The surgeon's experience is an important determinant of the success of surgery using minimally invasive techniques, especially in the case of larger leiomyomas.4 Recurrence after leiomyoma enucleation is rare, requiring no oncological follow-up, although monitoring is necessary for the appearance of late complications from surgery such as GERD, esophageal diverticulum.4 At the time of this report, the patient is in the fourth month of follow-up and so far, has not had any complications from the procedure. Outpatient follow-up is necessary in the coming months for early identification of possible late postoperative complications.

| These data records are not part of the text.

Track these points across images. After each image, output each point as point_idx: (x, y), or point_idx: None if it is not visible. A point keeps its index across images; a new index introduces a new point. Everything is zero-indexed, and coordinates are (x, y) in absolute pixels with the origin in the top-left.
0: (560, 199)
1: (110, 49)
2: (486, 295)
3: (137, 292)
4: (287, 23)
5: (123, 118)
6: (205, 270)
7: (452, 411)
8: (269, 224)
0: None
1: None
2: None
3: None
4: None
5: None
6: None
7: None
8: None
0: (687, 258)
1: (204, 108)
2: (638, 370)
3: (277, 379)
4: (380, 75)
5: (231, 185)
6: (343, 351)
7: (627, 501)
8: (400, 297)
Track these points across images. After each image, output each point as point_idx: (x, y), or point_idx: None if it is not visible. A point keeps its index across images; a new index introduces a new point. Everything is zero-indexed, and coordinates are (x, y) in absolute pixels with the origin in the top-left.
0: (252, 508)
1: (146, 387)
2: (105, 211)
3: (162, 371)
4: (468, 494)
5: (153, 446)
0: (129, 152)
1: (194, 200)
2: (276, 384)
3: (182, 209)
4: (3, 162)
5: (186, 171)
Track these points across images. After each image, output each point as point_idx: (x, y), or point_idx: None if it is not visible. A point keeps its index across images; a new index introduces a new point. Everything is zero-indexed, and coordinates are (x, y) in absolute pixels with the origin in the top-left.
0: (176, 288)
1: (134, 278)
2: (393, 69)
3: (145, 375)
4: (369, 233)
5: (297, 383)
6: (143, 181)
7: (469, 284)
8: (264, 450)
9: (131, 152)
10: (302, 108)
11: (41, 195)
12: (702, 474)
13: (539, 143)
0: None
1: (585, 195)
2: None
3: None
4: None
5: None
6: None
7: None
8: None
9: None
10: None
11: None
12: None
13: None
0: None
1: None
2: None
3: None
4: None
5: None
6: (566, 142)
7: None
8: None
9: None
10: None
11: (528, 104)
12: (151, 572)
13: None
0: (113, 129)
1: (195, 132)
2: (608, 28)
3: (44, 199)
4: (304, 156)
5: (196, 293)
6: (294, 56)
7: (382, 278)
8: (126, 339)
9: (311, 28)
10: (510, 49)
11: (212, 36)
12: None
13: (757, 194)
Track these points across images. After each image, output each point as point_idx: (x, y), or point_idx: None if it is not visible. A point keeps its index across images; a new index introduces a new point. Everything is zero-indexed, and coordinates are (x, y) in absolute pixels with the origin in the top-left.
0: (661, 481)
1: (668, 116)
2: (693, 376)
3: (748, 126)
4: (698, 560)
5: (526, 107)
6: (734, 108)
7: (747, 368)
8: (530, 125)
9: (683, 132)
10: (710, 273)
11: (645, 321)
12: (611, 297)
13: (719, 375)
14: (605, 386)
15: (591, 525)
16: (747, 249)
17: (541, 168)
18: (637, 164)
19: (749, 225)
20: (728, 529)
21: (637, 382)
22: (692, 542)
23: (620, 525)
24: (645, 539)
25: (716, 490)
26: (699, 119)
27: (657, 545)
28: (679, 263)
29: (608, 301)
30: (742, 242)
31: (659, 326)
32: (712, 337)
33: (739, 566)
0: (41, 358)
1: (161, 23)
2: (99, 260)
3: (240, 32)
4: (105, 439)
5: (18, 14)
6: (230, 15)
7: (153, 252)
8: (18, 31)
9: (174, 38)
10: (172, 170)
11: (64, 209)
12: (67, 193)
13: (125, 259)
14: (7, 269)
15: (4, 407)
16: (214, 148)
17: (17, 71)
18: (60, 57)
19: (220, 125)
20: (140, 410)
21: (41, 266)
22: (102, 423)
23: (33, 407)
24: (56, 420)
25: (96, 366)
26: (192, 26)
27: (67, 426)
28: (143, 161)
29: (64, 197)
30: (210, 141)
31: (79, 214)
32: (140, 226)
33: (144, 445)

Esophageal leiomyoma is a rare condition, which in most cases is asymptomatic and is discovered incidentally. When the tumor became symptomatic or bigger than 5 cm requires surgical treatment. Both thoracotomy and thoracoscopy can be used for tumor enucleation, however thoracoscopy approach should be the first choice, whenever possible, and performed by an experienced surgeon.
None.
Authors declare that there are no conflicts of interest in the preparation of this article.